Le Lieu Unique, un projet d'espace pluridisciplinaire pour une nouvelle interaction avec les habitants de Nantes

Le lieu est alors rénové par l’architecte Patrick Bouchain qui cherche avec attention à mettre en valeur les traces de l’histoire et à ne pas effacer ni édulcorer la rudesse de l’architecture industrielle. Il en fait l'espace tel que nous pouvons le visiter et nous l'approprier aujourd'hui.
Le projet du Lieu Unique porté par l'équipe de Jean Blaise est ambitieux et même utopique aux dires de certains. Il vise à créer un espace de vie, d'échanges culturels et artistiques, d’où la gratuité des expositions et l’ouverture du lieu à tous. En somme, il se veut un lieu public adressé aux habitants de Nantes mais surtout à ceux du quartier.

Espace de passage et de rencontres, il est une interface entre la ville et le centre d’art, qui génère une fréquentation qui n’est pas celle exclusive des « mondes de l’art » : fervents de hammam et d'art visuels, mères d'enfants en bas âge, amateurs de théâtre ou étudiants, lecteurs, touristes, salariés d'entreprises alentour venant déjeuner, jeunes se réunissant pour boire un verre, tous ces visiteurs peuvent aujourd'hui se côtoyer et se mélanger joyeusement !

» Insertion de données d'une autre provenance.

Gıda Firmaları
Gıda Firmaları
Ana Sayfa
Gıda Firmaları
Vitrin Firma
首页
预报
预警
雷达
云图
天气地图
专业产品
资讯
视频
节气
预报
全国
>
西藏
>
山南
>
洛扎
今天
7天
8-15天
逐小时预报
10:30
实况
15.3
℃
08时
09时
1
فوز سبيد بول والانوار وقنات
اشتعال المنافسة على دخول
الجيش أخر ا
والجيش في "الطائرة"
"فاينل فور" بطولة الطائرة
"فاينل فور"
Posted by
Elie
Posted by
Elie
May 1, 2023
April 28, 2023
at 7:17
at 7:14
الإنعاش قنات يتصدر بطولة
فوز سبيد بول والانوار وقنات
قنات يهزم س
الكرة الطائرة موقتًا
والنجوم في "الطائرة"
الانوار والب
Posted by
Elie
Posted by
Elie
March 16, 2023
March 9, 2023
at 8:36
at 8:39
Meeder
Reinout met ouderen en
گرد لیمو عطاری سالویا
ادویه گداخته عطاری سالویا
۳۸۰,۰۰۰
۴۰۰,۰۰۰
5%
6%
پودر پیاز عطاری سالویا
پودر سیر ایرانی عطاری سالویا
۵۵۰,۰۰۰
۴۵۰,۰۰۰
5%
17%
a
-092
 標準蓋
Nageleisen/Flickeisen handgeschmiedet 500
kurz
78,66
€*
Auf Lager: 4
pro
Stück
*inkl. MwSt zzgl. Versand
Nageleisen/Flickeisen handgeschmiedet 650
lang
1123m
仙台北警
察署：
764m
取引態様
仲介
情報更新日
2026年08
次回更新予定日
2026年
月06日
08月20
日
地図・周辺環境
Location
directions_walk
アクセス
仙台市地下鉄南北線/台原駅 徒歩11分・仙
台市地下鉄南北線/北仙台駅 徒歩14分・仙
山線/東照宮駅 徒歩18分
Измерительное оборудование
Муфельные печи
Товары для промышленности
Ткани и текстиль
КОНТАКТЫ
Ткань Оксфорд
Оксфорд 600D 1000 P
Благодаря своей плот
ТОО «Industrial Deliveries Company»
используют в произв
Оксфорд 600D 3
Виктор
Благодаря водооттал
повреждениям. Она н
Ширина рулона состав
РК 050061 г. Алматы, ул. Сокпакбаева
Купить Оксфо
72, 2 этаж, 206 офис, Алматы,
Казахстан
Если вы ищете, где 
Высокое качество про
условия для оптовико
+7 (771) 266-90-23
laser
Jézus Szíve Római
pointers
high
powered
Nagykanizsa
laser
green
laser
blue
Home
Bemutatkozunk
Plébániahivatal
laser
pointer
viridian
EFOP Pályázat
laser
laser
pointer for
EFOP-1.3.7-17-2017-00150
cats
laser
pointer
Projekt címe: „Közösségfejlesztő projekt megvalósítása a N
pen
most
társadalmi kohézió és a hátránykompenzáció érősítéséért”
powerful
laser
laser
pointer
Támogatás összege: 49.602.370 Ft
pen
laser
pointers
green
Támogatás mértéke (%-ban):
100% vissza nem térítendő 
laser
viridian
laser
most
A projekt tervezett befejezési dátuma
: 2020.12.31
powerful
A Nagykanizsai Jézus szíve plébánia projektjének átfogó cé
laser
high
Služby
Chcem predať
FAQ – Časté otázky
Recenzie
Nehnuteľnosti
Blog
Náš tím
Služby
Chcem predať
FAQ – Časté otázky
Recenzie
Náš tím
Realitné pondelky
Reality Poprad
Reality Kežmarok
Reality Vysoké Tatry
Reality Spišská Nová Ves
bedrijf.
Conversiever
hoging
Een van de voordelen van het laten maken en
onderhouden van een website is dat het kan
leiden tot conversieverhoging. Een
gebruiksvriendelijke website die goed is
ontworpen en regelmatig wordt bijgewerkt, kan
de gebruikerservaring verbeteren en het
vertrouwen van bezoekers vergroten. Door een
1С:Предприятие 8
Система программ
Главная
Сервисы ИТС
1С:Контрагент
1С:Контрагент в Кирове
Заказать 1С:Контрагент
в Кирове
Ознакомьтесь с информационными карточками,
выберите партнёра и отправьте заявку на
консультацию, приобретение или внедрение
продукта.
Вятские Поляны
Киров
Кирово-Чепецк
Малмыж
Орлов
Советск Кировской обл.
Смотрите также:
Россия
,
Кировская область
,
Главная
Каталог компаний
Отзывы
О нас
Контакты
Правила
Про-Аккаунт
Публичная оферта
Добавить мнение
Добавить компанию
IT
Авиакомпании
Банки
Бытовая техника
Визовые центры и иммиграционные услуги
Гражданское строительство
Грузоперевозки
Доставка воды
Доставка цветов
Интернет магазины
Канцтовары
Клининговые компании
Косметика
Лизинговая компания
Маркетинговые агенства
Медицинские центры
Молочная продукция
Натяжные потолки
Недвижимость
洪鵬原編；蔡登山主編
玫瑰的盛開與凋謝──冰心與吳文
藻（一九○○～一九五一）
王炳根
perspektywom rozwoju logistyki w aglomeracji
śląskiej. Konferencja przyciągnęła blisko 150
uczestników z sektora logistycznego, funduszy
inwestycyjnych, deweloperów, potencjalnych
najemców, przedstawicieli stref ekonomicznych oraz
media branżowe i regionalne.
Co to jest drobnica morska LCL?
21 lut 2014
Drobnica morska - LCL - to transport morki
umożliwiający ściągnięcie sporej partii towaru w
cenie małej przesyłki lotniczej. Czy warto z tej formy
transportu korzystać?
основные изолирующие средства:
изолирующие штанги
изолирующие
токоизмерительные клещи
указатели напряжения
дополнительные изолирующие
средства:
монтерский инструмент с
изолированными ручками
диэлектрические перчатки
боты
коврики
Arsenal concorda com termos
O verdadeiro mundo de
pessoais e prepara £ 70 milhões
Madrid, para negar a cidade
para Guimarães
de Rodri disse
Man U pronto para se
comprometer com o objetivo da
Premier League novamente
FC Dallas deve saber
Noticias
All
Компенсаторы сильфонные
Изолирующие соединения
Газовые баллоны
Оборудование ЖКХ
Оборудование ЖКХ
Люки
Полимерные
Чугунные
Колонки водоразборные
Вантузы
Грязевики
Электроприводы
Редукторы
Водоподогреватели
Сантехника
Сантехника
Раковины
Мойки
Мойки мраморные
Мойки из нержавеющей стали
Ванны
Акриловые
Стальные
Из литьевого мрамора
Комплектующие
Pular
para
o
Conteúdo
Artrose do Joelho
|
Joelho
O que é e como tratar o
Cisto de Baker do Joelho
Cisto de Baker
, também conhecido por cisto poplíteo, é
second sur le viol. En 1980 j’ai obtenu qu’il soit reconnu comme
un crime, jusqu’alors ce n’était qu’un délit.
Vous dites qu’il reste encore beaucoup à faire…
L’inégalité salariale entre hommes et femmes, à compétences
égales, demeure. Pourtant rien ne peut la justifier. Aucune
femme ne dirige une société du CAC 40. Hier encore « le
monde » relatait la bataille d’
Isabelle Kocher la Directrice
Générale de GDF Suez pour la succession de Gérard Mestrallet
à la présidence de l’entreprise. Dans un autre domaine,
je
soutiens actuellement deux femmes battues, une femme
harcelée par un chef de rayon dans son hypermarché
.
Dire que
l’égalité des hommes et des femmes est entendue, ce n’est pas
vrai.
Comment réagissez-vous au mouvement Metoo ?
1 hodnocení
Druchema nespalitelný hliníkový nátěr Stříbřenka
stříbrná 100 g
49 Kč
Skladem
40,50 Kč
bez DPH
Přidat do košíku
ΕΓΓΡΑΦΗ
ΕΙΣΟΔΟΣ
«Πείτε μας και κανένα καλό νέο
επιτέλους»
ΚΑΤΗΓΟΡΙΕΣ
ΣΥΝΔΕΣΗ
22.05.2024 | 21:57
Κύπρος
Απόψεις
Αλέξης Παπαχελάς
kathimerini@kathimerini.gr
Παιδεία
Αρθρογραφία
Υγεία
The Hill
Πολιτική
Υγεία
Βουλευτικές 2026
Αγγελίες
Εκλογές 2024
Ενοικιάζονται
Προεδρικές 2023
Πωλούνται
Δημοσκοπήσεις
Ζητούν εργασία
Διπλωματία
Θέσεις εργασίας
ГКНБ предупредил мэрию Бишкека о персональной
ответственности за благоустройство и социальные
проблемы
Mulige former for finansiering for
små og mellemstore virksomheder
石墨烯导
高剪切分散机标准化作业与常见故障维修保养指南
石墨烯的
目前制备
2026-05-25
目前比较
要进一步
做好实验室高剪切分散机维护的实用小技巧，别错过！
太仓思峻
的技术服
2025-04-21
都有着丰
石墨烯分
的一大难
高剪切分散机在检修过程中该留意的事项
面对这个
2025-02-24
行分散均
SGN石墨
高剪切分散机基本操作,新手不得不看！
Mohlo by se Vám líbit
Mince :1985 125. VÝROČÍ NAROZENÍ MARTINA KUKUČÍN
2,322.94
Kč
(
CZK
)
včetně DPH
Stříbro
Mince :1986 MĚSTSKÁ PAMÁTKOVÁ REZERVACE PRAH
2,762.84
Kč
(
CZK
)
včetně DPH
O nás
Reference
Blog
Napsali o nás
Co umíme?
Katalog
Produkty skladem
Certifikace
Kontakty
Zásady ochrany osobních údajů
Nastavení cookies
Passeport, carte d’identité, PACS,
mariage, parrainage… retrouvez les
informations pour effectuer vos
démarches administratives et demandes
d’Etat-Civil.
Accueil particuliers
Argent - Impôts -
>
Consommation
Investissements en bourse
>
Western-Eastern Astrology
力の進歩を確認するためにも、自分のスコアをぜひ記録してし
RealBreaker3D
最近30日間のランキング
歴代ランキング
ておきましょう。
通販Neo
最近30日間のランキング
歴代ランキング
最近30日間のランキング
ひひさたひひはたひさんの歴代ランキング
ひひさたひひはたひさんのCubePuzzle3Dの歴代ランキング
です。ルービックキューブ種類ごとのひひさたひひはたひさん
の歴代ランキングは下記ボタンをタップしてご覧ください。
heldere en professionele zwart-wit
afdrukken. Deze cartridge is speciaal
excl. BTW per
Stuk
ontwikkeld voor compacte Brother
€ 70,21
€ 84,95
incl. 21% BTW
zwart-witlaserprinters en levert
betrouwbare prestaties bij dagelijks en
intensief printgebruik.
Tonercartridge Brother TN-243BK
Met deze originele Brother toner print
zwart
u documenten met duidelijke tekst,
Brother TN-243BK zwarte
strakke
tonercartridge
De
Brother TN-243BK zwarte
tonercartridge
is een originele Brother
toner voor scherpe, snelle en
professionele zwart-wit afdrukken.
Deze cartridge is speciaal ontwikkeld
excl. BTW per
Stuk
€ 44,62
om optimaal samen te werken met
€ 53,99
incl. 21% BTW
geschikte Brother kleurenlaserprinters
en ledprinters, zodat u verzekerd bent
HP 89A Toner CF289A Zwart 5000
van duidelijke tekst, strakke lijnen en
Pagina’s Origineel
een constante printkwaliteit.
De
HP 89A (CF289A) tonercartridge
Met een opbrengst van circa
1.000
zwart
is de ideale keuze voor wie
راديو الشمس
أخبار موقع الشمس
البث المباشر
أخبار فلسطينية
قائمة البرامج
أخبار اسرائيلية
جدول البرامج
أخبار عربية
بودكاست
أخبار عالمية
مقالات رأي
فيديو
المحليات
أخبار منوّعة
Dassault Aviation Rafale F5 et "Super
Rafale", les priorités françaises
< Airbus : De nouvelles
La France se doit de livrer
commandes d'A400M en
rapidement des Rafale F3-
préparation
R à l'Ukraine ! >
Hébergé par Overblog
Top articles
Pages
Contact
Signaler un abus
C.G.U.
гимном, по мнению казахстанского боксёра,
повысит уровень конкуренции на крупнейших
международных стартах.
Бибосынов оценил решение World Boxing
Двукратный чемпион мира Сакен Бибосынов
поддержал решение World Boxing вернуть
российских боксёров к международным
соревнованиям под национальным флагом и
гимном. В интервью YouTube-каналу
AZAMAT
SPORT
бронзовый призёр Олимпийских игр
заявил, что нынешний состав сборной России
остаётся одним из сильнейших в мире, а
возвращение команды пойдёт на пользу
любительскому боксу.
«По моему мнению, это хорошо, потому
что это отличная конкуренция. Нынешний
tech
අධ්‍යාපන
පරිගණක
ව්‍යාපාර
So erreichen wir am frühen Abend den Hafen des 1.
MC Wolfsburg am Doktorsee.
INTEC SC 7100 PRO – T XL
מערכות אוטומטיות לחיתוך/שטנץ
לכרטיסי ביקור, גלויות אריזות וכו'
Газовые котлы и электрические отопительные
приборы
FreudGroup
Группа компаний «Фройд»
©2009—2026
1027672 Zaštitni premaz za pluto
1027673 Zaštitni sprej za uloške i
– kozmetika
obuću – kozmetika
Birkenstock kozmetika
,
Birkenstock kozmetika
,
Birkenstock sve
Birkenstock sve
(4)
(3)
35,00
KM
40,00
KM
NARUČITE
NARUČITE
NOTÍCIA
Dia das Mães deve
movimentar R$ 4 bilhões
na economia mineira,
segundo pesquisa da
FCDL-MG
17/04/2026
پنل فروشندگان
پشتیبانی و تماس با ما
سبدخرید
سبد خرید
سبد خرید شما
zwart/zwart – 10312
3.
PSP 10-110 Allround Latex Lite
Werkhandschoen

Le Grenier du siècle métaphore du passage au nouveau millénaire et de l’ouverture du Lieu Unique

Il est une expérience ayant pour fin de resserrer les liens entre le lieu et les Nantais. Sur tout un côté de la façade, des bidons multicolores apparaissent au travers d’une double paroi translucide conçue par l’artiste plasticien Patrick Raynaud. Avant l'ouverture du lieu, il avait été demandé aux habitants du quartier de penser à l'objet le plus important de leur existence et lors d'une cérémonie officielle, les 16 000 objets choisis ont été enfermés dans les containers. Cette oeuvre monumentale est le symbole du pacte conclu entre ce nouvel arrivant dans le quartier, le Lieu unique, et ses habitants. Ce n'est qu'en 2100 que les objets scellés seront redécouverts par les générations futures et constitueront certainement un témoignage ethnographique rare. Belle histoire, n’est-ce pas ?

Dans le Sillage du Lieu Unique, le projet Estuaire, pour un retour de l'art dans l'espace public

Une fois le Lieu Unique bien ancré dans le paysage nantais, il a semblé essentiel de questionner à nouveau son rapport aux habitants : il fallait remettre l'art dans l’espace public afin de le rendre encore plus accessible. Idée qui se concrétise dans Estuaire, festival mis en marche par Jean Blaise en 2004. La première édition a eu lieu en 2007 et s’est adressée à des publics encore plus variés, dont 80% ne fréquentaient pas le Lieu Unique. Ainsi, pleins d’autres belles aventures en perspective sont à prévoir dans le sillage de ce lieu convivial et plutôt rare dans le paysage culturel de notre pays.

(1) Jean Blaise, « Etonne-moi, explique-moi » in Evénementiel vs action culturelle, Babel, Internationale de l’imaginaire no.22, p.115-116.